Le lancement début janvier d’un thé glacé à la pomme montre la volonté de Tropico d’innover sur un marché des boissons déjà très concurrencé.

Après huit ans sous l’aile d’Unilever, Tropico est redevenue une entreprise indépendante en octobre 2002, sous la direction de Dominique Degand et Patrick Grenthe, deux cadres réunis dans une LMBO (Leverage Management Buy Out). Alors que l’entreprise perdait de l’argent et était en forte régression fin 2001, les deux cadres rachètent les actifs de Choky (24 millions d’euros), soutenus par un fonds de pension (actionnaire à 70 %) et relancent la marque Tropico. La nouvelle société dispose de 170 employés, dont environ 130 vendeurs. En octobre 2002, ils participent au lancement de Moky’ccino et Tropic Iced Tea.

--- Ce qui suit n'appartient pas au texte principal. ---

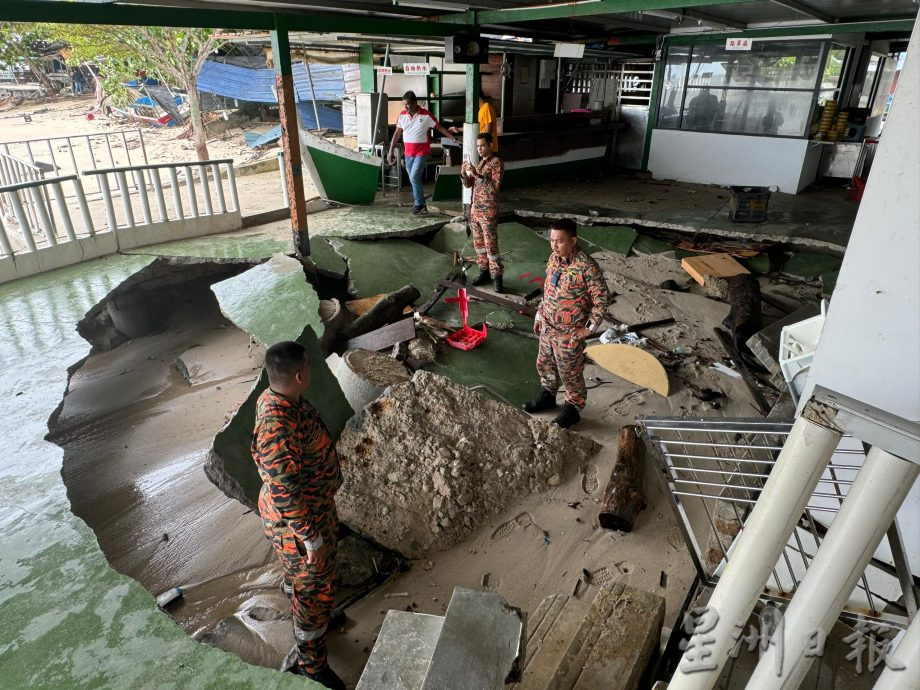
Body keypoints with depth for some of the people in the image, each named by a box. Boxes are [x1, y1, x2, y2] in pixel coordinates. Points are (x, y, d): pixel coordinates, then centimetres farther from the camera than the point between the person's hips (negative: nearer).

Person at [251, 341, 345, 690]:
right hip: (298, 520, -9)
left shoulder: (278, 397, -8)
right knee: (313, 589, 12)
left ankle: (318, 615, 60)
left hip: (312, 503, 9)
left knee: (303, 577, 33)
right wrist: (310, 534, -18)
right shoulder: (277, 429, -39)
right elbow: (285, 493, -30)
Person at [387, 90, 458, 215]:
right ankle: (419, 204, 20)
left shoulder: (426, 115, -10)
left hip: (422, 152, -5)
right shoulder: (402, 115, 3)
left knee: (414, 178, -15)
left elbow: (440, 127, -5)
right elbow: (397, 134, 8)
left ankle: (419, 204, 0)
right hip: (408, 153, 5)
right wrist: (391, 151, 6)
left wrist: (453, 138, -11)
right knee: (413, 179, 9)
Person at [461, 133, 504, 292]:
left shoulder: (496, 162, -9)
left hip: (488, 211, -8)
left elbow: (495, 186, -21)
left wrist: (476, 174, -25)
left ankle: (497, 276, -3)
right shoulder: (479, 162, 14)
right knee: (478, 243, 12)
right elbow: (468, 184, 14)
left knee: (491, 244, -8)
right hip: (475, 209, 8)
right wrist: (464, 172, -5)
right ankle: (484, 271, 22)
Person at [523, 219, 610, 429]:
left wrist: (589, 328, -15)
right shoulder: (554, 259, -1)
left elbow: (602, 299, -18)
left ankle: (573, 409, 31)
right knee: (544, 364, 23)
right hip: (547, 327, 7)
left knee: (570, 373, 10)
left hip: (569, 333, -7)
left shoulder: (587, 267, -24)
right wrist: (540, 314, 14)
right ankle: (548, 397, 46)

Le premier, un cappuccino à l’italienne, est exclusivement réservé au circuit CHR. Le deuxième, un thé glacé à la pêche, a été introduit implanté dans plus de 20 000 points de vente courant 2003.

La même année, Tropico a décliné ses marques en produits « prêt à boire», type boîtes de 33 cl ou bouteilles PET et est revenu sur le marché GMS et les circuits longs. Cette politique de qualité (les recettes des produits sont modifiées), alliée à la notion de « full service» (les vendeurs livrent, mettent en service, installent la publicité sur le lieu de vente et établissent la facturation) s’avère fructueuse, puisque le CA pour 2003 s’élevait à 30 millions d’euros.

Tropico, bien que présent dans l’hôtellerie et en CHR (avec des produits en sachets), a un marché à l’export assez limité. La Belgique et le Luxembourg représentent l’essentiel de ce marché essentiellement limitrophe. Néanmoins, des partenariats avec l’Afrique du Nord sont envisagés sur le moyen terme, ainsi que des opérations magasins (animations, têtes de gondole, dégustations...).

Le lancement début janvier, d’un thé glacé à la pomme, montre la volonté d’innover sur un marché des boissons, déjà saturé. De nouveaux formats (le « cheerpack» : forme de gourde) rendent également les produits plus attractifs. Enfin le retour vers les médias type télévision et vers le monde de la nuit reste des objectifs affirmés pour l’entreprise.